> _Estratto della fonte_
=====

Comunque il nome di Titta è indiscutibilmente legato ai ruoli verdiani che cantò per tutta la carriera. Ad esempio il Rigoletto, ruolo in cui debuttò nel 1900 per cantarlo fino al 1931.
La sua fama, dal 1900 al 1904, si sparse in tutta Europa culminando con una prestigiosa apparizione al Royal Opera House. In quella occasione, però, subì uno sgarbo talmente grande che nel teatro londinese non ci mise più piede. Egli doveva fare il Rigoletto, e Gilda doveva essere interpretata dalla mitica Nelly Melba (mitica quanto bisbetica ed antipatica, come compagna di lavoro, deve essere stata una disgrazia per tutti i suoi contemporanei), la quale, avendolo sentito nelle prove ed avendo paura del confronto, si rifiutò di cantare con lui, sostenendo che era troppo giovane (la scusa più idiota che abbia mai sentito), e, trincerandosi dietro questa argomentazione un po’ debole, tanto disse e tanto fece, che riuscì a farlo sostituire facendo rientrare nel ruolo di Rigoletto il maturo e raffreddato Antonio Scotti, che, appunto malato, aveva chiesto di essere sostituito da Ruffo. Questo sgarbo il nostro se lo portò legato al dito per anni, infatti, circa sedici anni più tardi, quando ormai era entrato nell’Olimpo del bel canto, si prese la rivincita. In occasione delle recite di Amleto di Thomas, al San Carlo di Napoli, quando la Melba di passaggio a Napoli e in procinto d’imbarcarsi per l’Australia, chiese al sovrintendente del San Carlo di poter prodursi in una serata nel ruolo di Ofelia accanto a Ruffo, egli rispose "Dite alla Melba che è troppo vecchia per cantare con me!".

=====

> _Materiale fornito_
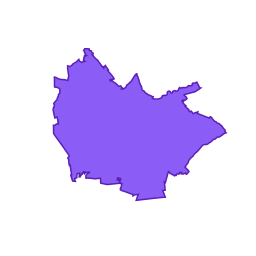 Targu Jiu, Gorj, Romania (Natural Earth projection), rotated 28°
{"feature_id": "2599482B9507292753009", "entity_name": "Targu Jiu", "entity_type": "district", "adm_level": 2, "iso_a3": "ROU", "parent_name": "Romania", "parent_adm1": "Gorj", "projection": "natural_earth1", "projection_center": [23.276, 45.047], "detail": "fine", "context": "isolated", "style": "filled", "palette": "violet", "viewbox_px": 256, "rotation_deg": 28, "n_neighbors": 0, "source": "geoboundaries", "source_scale": "gbopen_adm2", "svg_char_len": 5643}
<svg xmlns="http://www.w3.org/2000/svg" viewBox="0 0 256 256"><g transform="rotate(28 128 128)"><path d="M114.6,192.1L115.2,191.5L119.8,189.4L122.3,188.6L127.3,185.3L129.8,189.5L136.0,187.8L146.6,180.7L144.6,177.9L142.9,179.1L142.8,178.9L143.3,178.4L142.2,177.1L143.2,176.5L143.6,176.8L144.7,176.1L145.3,176.8L145.5,176.6L145.9,177.2L144.8,177.7L146.6,180.2L147.2,179.9L147.5,180.4L147.7,180.5L148.8,180.1L149.7,183.8L149.7,185.1L150.1,185.3L150.2,186.1L152.1,186.2L154.2,185.7L161.0,184.8L163.3,184.3L164.3,185.6L165.0,184.2L165.5,183.7L168.0,182.2L168.2,181.9L169.2,188.0L183.1,178.4L189.6,174.0L193.4,171.6L188.0,166.8L190.0,165.5L185.4,158.4L186.6,158.6L184.2,147.9L184.3,147.4L184.8,147.4L185.9,148.2L186.8,148.4L188.1,148.2L189.5,148.4L190.7,148.0L191.1,148.1L191.4,148.4L191.8,147.8L192.7,147.3L192.4,147.1L192.5,146.8L192.4,146.5L192.6,145.8L194.3,144.9L195.0,144.2L194.4,143.5L194.4,143.0L195.1,142.6L195.5,142.5L196.6,143.4L197.0,143.1L196.3,142.4L196.4,142.2L197.5,143.1L197.9,143.0L198.5,142.6L199.9,140.7L201.1,141.5L201.4,141.2L201.9,140.3L202.0,138.6L202.3,137.9L200.9,137.0L200.3,137.0L198.9,136.4L196.9,136.0L197.0,135.1L196.7,134.7L197.3,131.0L197.3,130.2L197.0,128.0L197.0,127.3L197.8,124.2L198.6,122.6L198.7,120.2L199.8,117.2L200.3,116.1L202.0,108.3L202.6,107.2L205.0,105.7L205.9,104.8L206.5,103.2L207.2,102.3L208.0,100.5L208.9,97.8L209.7,97.4L210.0,97.0L210.4,96.2L210.7,95.0L211.1,94.3L212.9,93.0L214.6,89.8L215.3,88.0L216.9,86.2L215.2,85.5L215.0,84.7L214.5,84.1L213.9,84.1L212.5,83.4L211.6,83.2L210.8,82.6L209.9,82.2L209.0,81.9L208.3,82.0L206.5,81.3L205.9,81.4L205.6,81.7L204.5,81.7L202.9,81.2L201.8,81.3L200.5,81.1L198.7,80.5L196.9,79.5L196.4,79.4L195.2,79.5L195.1,81.1L182.3,82.6L182.2,81.2L182.1,80.9L181.3,82.0L180.4,82.6L178.8,84.7L175.9,83.4L174.8,84.7L173.5,84.1L173.4,83.4L168.2,82.0L168.7,81.2L166.6,80.7L163.8,79.5L164.2,79.0L163.1,78.4L163.3,78.2L163.1,78.1L163.9,77.2L164.7,77.6L166.0,75.5L166.0,75.4L165.9,75.4L166.3,74.5L165.6,74.2L165.7,73.9L165.0,73.4L163.9,73.0L163.6,73.1L162.0,72.6L162.6,71.6L163.2,71.0L170.2,64.5L172.7,60.0L173.4,58.5L172.3,58.9L170.7,57.5L167.2,55.2L166.8,55.8L166.5,56.0L166.1,56.8L164.4,57.8L164.0,58.1L163.9,58.5L164.7,59.6L164.3,59.9L164.1,60.3L164.2,60.7L162.5,61.9L161.5,62.1L160.7,64.7L160.5,64.9L156.8,66.9L156.4,67.6L156.0,68.0L155.2,68.2L154.7,67.9L154.3,69.1L154.6,70.3L154.5,71.7L154.1,72.2L153.6,72.6L151.7,73.1L151.1,73.6L151.0,74.3L150.3,74.7L150.6,76.2L150.4,76.5L149.9,76.8L149.4,76.8L149.0,76.7L148.3,76.1L147.7,76.0L147.0,76.1L146.4,76.5L146.0,77.2L145.9,78.1L146.8,79.7L146.6,80.7L146.1,81.4L144.7,82.0L144.0,82.7L143.3,83.3L143.1,84.1L143.6,85.0L142.5,86.8L140.3,88.8L137.2,90.1L135.8,90.5L135.6,90.5L135.5,88.6L135.2,88.8L133.0,88.8L130.8,89.1L129.1,89.1L128.5,88.7L127.3,89.0L125.1,87.9L122.5,87.7L121.9,87.1L121.7,86.6L121.4,86.2L120.7,85.7L120.5,85.0L118.6,84.0L117.7,83.2L117.5,82.9L116.6,82.2L114.7,80.1L113.8,79.3L113.3,78.7L111.5,77.4L110.3,76.0L110.1,76.2L109.8,76.4L110.3,77.5L109.9,77.7L109.5,77.8L109.4,78.0L108.8,86.0L108.4,86.4L108.5,86.9L108.2,87.0L107.9,88.3L106.8,90.8L106.9,92.8L106.8,93.6L106.3,94.5L106.0,94.8L106.0,95.1L105.6,95.6L105.7,95.2L105.2,95.9L104.4,96.5L104.1,96.4L103.8,96.6L103.8,96.4L104.4,95.3L103.4,95.1L101.8,94.2L100.2,95.5L96.1,94.3L93.1,94.1L92.1,93.8L91.0,94.0L90.7,94.7L90.4,94.6L90.3,94.4L89.5,94.2L89.4,93.8L90.7,93.0L91.2,93.0L91.1,92.8L91.5,92.3L92.0,91.6L92.3,91.8L92.5,91.8L92.6,91.0L89.5,89.3L82.9,86.7L83.4,85.9L78.7,83.5L78.7,83.8L78.4,84.1L78.4,84.7L78.2,84.9L78.5,85.2L78.2,86.3L78.4,86.7L78.2,86.7L76.7,85.6L76.4,86.0L73.1,84.2L69.5,82.6L69.5,82.4L67.1,82.0L64.0,80.9L63.4,80.6L63.4,80.4L63.2,80.3L61.7,80.0L61.9,79.5L62.4,78.8L62.3,78.6L61.7,78.5L61.6,78.2L60.3,78.1L59.6,77.9L59.5,77.2L57.3,77.6L56.7,76.4L55.0,77.0L52.5,78.4L52.6,79.5L52.5,80.4L53.0,80.3L53.4,80.7L53.6,81.1L54.5,82.0L55.6,82.5L55.6,82.9L55.9,83.4L56.3,83.6L57.0,83.6L55.9,84.3L56.4,84.8L55.8,85.2L56.1,85.7L56.0,85.8L56.0,86.5L56.5,87.4L56.5,87.9L56.8,88.8L57.4,89.2L57.8,89.1L57.9,89.3L57.9,89.5L58.4,89.5L57.7,90.0L57.5,89.9L57.4,90.0L57.0,90.5L57.0,90.8L56.3,91.7L56.0,91.8L53.7,91.7L53.1,91.3L52.4,90.4L52.2,90.6L52.0,92.0L51.5,93.5L50.9,94.7L49.3,97.3L49.1,98.5L48.1,100.7L47.5,101.0L45.5,101.5L46.7,103.7L50.0,108.3L51.1,109.6L52.5,114.3L48.6,115.3L48.3,115.7L44.2,117.2L40.6,117.2L39.1,117.6L39.3,118.2L40.2,119.4L40.5,120.1L43.9,126.3L46.5,125.4L48.5,125.4L49.3,125.5L49.8,126.1L51.4,129.3L51.4,129.5L50.9,131.1L51.2,131.7L51.3,131.9L51.5,132.7L51.5,134.6L51.5,134.8L51.9,135.2L51.9,136.8L51.4,138.3L51.3,139.6L51.0,140.5L50.9,141.2L51.1,141.4L51.6,141.9L52.1,142.0L52.5,142.8L52.5,143.6L52.6,144.0L52.9,144.2L52.6,145.1L52.9,145.7L53.3,147.1L56.8,151.3L58.7,153.5L60.2,151.6L63.6,155.5L63.4,155.6L64.7,157.0L64.1,157.5L63.7,157.5L62.9,158.1L62.1,160.0L61.5,160.5L60.9,160.6L64.5,167.1L64.9,167.7L66.1,168.5L78.7,174.7L89.2,180.1L88.9,182.8L90.9,184.0L90.8,184.3L91.6,185.8L91.8,186.0L92.6,187.3L93.6,188.3L93.9,188.6L94.4,187.9L95.1,189.0L100.1,195.7L99.5,196.4L103.7,200.6L103.9,200.8L104.4,200.8L106.6,199.8L105.8,199.2L104.8,197.8L105.8,196.3L105.7,196.0L106.1,195.8L104.8,193.2L104.7,192.5L104.7,191.9L105.3,191.8L106.5,190.6L106.8,190.6L107.5,192.4L107.6,192.6L107.2,192.7L107.8,194.1L108.6,193.8L108.1,192.5L108.3,192.4L108.4,192.6L108.8,192.3L108.7,190.9L109.2,190.5L108.9,188.8L109.2,188.4L109.3,187.8L109.7,187.7L109.7,187.1L110.3,187.1L110.2,188.6L111.0,188.9L111.0,188.5L111.6,187.1L111.9,186.8L113.5,186.0L113.8,185.5L114.0,185.6L114.7,185.1L114.9,185.2L114.9,185.4L113.2,188.3L113.1,189.0L113.3,189.6L113.2,190.0L114.0,191.4L114.4,192.0L114.6,192.1Z" fill="#8b5cf6" stroke="#5b21b6" stroke-width="1.5"/></g></svg>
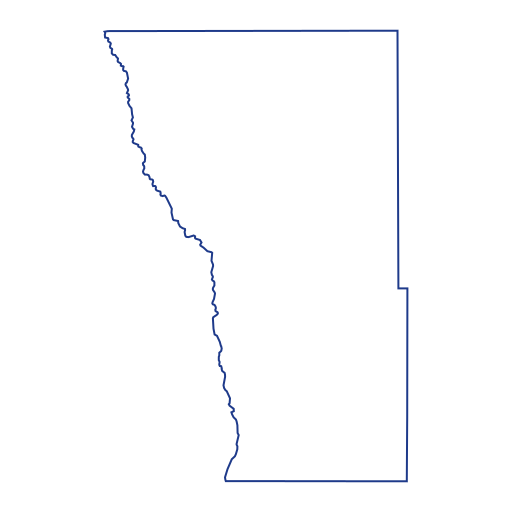 Wilkin, Minnesota, United States of America (Natural Earth projection)
{"feature_id": "52423323B40322351115851", "entity_name": "Wilkin", "entity_type": "district", "adm_level": 2, "iso_a3": "USA", "parent_name": "United States of America", "parent_adm1": "Minnesota", "projection": "natural_earth1", "projection_center": [-96.658, 46.326], "detail": "fine", "context": "isolated", "style": "outline", "palette": "blue", "viewbox_px": 512, "rotation_deg": 0, "n_neighbors": 0, "source": "geoboundaries", "source_scale": "gbopen_adm2", "svg_char_len": 3061}
<svg xmlns="http://www.w3.org/2000/svg" viewBox="0 0 512 512"><path d="M225.8,481.1L406.8,481.3L407.2,416.9L407.4,288.4L398.4,288.4L397.5,30.7L108.0,31.1L104.6,31.7L105.0,32.3L105.2,33.3L104.8,34.7L105.1,37.5L108.0,38.1L108.5,39.2L108.0,40.2L108.3,41.5L110.3,42.6L110.8,43.6L109.9,46.6L110.4,47.9L112.0,48.8L112.2,49.2L111.8,50.7L111.8,52.4L111.8,53.4L113.1,54.8L115.2,55.0L116.8,57.4L117.5,57.9L118.0,58.6L117.6,61.0L118.0,61.9L120.2,63.1L121.0,63.9L120.8,65.6L121.7,66.1L123.2,66.2L123.6,66.6L123.1,69.0L123.2,70.1L123.9,70.9L125.9,71.3L126.9,72.6L128.1,78.6L126.8,82.5L125.9,83.1L125.5,84.4L125.9,85.7L126.7,86.7L128.0,89.4L128.1,90.3L126.9,93.1L128.6,94.2L129.0,95.1L128.9,95.6L127.7,96.5L127.7,97.0L127.7,97.5L129.3,98.9L129.3,100.1L128.1,101.8L128.1,103.0L129.5,105.9L131.5,108.3L132.1,114.3L132.9,117.4L131.5,120.4L133.0,122.7L133.0,123.7L132.0,126.8L133.2,128.9L134.3,129.4L133.8,131.6L131.9,134.9L131.8,136.3L132.3,137.7L133.2,138.5L133.5,139.3L132.8,141.1L132.7,142.0L133.5,143.0L138.2,144.8L138.3,146.5L139.5,147.2L140.8,147.5L141.3,148.0L141.7,148.5L141.5,149.5L142.0,151.0L143.7,153.6L144.8,154.5L145.2,157.6L144.8,161.5L143.1,162.9L142.9,163.5L143.3,165.3L143.9,165.7L144.2,166.4L144.3,168.3L143.4,170.2L143.0,171.7L143.4,173.0L144.9,174.6L147.0,174.6L148.6,175.2L149.5,177.1L149.8,178.9L150.3,179.3L152.1,179.5L152.9,180.1L153.2,181.7L152.5,183.7L152.5,184.5L153.1,186.1L155.1,186.0L155.7,186.5L156.0,187.6L155.7,188.8L155.9,189.7L157.2,190.7L160.3,191.6L160.7,193.2L160.4,194.3L160.8,195.5L162.7,196.1L164.4,195.5L165.1,195.8L166.4,197.7L171.8,208.7L171.5,212.6L173.0,219.4L173.7,220.1L178.1,221.0L178.3,223.1L180.0,226.5L182.6,228.2L185.0,229.0L185.1,230.1L184.6,232.0L185.3,235.7L186.3,236.9L188.6,237.1L193.7,235.5L195.1,236.3L195.0,237.9L195.5,238.6L200.0,240.0L201.5,242.5L200.2,244.7L200.5,245.6L203.5,247.6L207.4,251.2L211.5,252.2L212.2,252.8L211.5,260.8L213.0,264.5L213.1,266.0L211.3,272.2L211.9,274.9L212.6,275.9L212.9,276.9L211.9,279.4L212.5,280.5L213.9,281.3L214.4,282.3L214.4,285.5L213.1,287.7L212.8,289.0L213.0,290.0L214.7,292.5L215.0,293.6L214.0,299.0L212.6,302.1L212.3,303.3L212.8,304.3L214.5,304.9L215.3,306.1L215.8,307.3L215.8,308.6L215.3,309.8L215.5,311.0L216.5,311.7L217.4,312.1L217.7,312.6L217.9,313.2L217.7,313.8L217.3,314.3L216.5,315.1L215.5,315.7L213.2,317.3L212.9,318.4L213.5,328.7L214.6,334.5L217.0,335.8L219.8,341.9L220.9,346.0L221.2,346.2L221.7,348.5L221.3,350.7L220.9,351.3L219.3,352.7L219.3,355.3L218.8,356.9L218.8,360.2L219.4,361.4L219.6,362.0L219.5,363.1L219.3,364.0L219.3,364.8L219.5,365.4L219.8,366.0L220.5,366.0L221.2,366.2L221.8,368.4L221.6,368.8L222.1,370.8L223.5,372.0L224.6,372.8L225.0,374.5L225.1,376.8L223.5,385.3L224.1,388.0L225.3,390.0L226.8,391.3L230.0,398.3L229.6,403.2L228.8,404.2L229.6,405.7L233.7,408.8L233.8,411.2L231.4,412.3L232.1,414.4L233.6,417.3L235.9,419.5L236.6,421.4L237.4,425.3L237.6,433.0L238.7,435.1L236.6,443.9L236.6,444.6L237.4,446.3L237.3,449.3L235.9,454.1L234.9,456.3L231.8,459.2L227.5,469.2L225.0,477.4L225.4,479.8L225.8,481.1Z" fill="none" stroke="#1e3a8a" stroke-width="2"/></svg>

=====

> _Compiti da svolgere_
1. Aggiorna il brano su Titta Ruffo da "Comunque il nome" fino a "fino al 1931." compreso, mettendo "personaggi verdiani" al posto di "ruoli verdiani".
2. Prosegui il brano su Titta Ruffo dopo la sua ultima frase.

> _Soluzioni dei compiti_
1.
Comunque il nome di Titta è indiscutibilmente legato ai personaggi verdiani che cantò per tutta la carriera. Ad esempio il Rigoletto, ruolo in cui debuttò nel 1900 per cantarlo fino al 1931.

2.
La sua carriera cominciò a consolidarsi definitivamente nel 1904, quando fece la sua prima ed ultima stagione scaligera (32 recite). Per uno scherzo del destino non fu più chiamato successivamente alla scala, ma forse anche lui non volle tornarci: la sorte e i lutti familiari, anche violenti (l’assassinio del cognato Matteotti), lo convinsero che, dopotutto l’aria d’Italia era diventata per lui troppo pesante da respirare. Dopo la richiamata alle armi e finita la guerra (la prima), si esiliò volontariamente proseguendo la sua carriera artistica totalmente all’estero.
Il 13 dicembre 1920 interpretò la prima dell’Edipo Re di Leoncavallo, opera a lui dedicata. Dal 1921 al 1929 fu scritturato dal Metropolitan e concluse la sua carriera a New York nel biennio ‘31-’32, con alcune recite di Torca, Amleto e un concerto alla Radio City Hall con brani della Carmen. Quindi tornò in Italia e visse semidimenticato, a Firenze, fino al 5 o 6 luglio 1953, quando scomparve. Egli riposa tuttora nel cimitero monumentale di Milano, fra altri leggendari nomi dello spettacolo italiano.





Discografia

Per chi non lo ha ancora ascoltato è molto difficile capire quanta emozione possano dare ancora i suoi dischi, seppur arcaici. La voce di Titta Ruffo è una delle più fonogeniche che esistano e, anche se la tecnica di allora, forse restituisce solo un riflesso della sua voce, bisogna proprio dire che quel riflesso ruggisce ancora!
Per fortuna, della sua carriera, ci lasciano testimonianza ben 168 facciate a 78 giri, che rispecchiano in toto il suo repertorio, pur mancando di opere complete (non capisco perché, allora, quasi tutti i colossi della registrazione, Columbia, HMV, Odeon, Pathe, preferivano far registrare le opere complete a cantanti mediocri e nessuno abbia mai pensato, per esempio, a un Rigoletto con Ruffo, Caruso e Tetrazzini, allora le tre perle della Victor!).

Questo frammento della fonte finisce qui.